• Assigned task: Starting at the top of the records, output every line through the one that contains "root of tail: (310, 163)", keeping each exactly as it appears.
________________________________________
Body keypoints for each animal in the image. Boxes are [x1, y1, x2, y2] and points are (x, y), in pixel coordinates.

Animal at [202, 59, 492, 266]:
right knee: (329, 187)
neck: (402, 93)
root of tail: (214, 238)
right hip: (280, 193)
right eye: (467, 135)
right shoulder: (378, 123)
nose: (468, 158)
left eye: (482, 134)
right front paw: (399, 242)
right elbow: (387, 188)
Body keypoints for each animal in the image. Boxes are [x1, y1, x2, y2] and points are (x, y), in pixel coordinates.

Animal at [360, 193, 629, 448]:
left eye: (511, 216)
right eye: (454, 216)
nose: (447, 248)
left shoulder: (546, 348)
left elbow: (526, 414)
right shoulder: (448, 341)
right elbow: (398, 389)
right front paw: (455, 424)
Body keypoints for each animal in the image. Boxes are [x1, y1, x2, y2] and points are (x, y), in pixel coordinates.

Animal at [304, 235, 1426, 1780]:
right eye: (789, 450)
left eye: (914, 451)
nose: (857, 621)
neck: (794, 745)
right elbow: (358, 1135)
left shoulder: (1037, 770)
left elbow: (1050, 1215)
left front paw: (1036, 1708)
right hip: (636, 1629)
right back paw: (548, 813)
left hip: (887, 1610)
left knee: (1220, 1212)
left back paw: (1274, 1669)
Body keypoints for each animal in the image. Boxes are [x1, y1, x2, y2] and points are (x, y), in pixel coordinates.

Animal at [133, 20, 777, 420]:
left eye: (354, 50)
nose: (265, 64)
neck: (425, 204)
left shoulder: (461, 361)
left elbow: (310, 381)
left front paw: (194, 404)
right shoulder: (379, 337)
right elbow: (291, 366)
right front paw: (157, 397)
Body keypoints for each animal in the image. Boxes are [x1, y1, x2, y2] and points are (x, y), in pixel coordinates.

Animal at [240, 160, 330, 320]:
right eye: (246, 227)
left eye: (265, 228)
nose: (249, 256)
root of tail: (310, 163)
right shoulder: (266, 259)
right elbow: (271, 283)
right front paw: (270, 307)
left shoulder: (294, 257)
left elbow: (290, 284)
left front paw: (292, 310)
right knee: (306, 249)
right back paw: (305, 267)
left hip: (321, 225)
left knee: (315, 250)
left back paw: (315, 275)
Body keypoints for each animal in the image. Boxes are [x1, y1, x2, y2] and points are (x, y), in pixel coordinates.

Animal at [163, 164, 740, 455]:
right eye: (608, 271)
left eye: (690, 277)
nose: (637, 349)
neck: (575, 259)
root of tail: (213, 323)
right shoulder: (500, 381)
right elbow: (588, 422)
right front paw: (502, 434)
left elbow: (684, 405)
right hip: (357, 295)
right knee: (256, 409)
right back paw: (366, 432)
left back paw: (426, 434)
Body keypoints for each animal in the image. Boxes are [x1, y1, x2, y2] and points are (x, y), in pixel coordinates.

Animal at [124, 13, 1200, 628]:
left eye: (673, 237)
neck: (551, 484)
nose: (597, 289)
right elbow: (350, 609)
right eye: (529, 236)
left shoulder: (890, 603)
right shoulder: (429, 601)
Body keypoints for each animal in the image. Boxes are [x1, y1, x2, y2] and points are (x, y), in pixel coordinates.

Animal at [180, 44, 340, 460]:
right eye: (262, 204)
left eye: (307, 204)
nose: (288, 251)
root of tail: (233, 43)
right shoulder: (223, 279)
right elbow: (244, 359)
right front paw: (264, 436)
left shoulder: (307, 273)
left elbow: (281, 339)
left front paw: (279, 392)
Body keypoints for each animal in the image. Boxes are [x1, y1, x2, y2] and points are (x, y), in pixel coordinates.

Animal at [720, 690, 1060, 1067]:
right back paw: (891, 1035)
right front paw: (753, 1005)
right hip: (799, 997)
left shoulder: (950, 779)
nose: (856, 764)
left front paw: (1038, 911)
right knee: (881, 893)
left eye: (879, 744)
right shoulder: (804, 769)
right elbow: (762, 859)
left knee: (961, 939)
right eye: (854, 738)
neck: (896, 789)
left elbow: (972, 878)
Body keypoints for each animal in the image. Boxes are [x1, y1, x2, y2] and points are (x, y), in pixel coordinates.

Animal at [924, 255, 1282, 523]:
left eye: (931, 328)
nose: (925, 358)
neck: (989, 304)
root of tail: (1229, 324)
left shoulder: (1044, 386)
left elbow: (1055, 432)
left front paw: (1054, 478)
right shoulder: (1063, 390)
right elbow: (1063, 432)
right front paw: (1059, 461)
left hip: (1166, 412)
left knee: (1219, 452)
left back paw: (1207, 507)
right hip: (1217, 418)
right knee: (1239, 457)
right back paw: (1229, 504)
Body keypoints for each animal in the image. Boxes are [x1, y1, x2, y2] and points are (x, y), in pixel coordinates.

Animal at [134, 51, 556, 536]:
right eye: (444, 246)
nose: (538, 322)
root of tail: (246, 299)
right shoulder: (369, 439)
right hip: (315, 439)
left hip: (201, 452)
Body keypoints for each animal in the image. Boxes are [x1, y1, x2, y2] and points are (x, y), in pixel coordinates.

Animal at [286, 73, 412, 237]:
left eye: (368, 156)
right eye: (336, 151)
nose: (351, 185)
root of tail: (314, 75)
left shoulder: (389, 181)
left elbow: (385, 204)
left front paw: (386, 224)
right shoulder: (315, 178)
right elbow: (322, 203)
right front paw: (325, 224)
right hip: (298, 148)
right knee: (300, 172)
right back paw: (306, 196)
________________________________________
• Completed task:
Body keypoints for each animal in the image. Boxes are [x1, y1, x2, y2] and points are (x, y), in pixel coordinates.

Animal at [202, 59, 492, 266]:
right knee: (329, 187)
neck: (402, 93)
root of tail: (214, 238)
right hip: (280, 193)
right eye: (467, 135)
right shoulder: (378, 123)
nose: (468, 158)
left eye: (482, 134)
right front paw: (399, 242)
right elbow: (387, 188)
Body keypoints for each animal in the image. Boxes are [x1, y1, x2, y2] and points are (x, y), in pixel coordinates.

Animal at [360, 193, 629, 448]:
left eye: (511, 216)
right eye: (454, 216)
nose: (447, 248)
left shoulder: (546, 348)
left elbow: (526, 414)
right shoulder: (448, 341)
right elbow: (398, 389)
right front paw: (455, 424)
Body keypoints for each animal in the image. Boxes are [x1, y1, x2, y2] and points are (x, y), in pixel coordinates.

Animal at [304, 235, 1426, 1780]:
right eye: (789, 450)
left eye: (914, 451)
nose: (857, 621)
neck: (794, 745)
right elbow: (358, 1135)
left shoulder: (1037, 770)
left elbow: (1050, 1215)
left front paw: (1036, 1708)
right hip: (636, 1629)
right back paw: (548, 813)
left hip: (887, 1610)
left knee: (1220, 1212)
left back paw: (1274, 1669)
Body keypoints for each animal in the image. Boxes are [x1, y1, x2, y2] and points are (x, y), in pixel coordinates.

Animal at [133, 20, 777, 420]:
left eye: (354, 50)
nose: (265, 64)
neck: (425, 204)
left shoulder: (461, 361)
left elbow: (310, 381)
left front paw: (194, 404)
right shoulder: (379, 337)
right elbow: (291, 366)
right front paw: (157, 397)
Body keypoints for each animal in the image. Boxes are [x1, y1, x2, y2] and points are (x, y), in pixel coordinates.

Animal at [240, 160, 330, 320]:
right eye: (246, 227)
left eye: (265, 228)
nose: (249, 256)
root of tail: (310, 163)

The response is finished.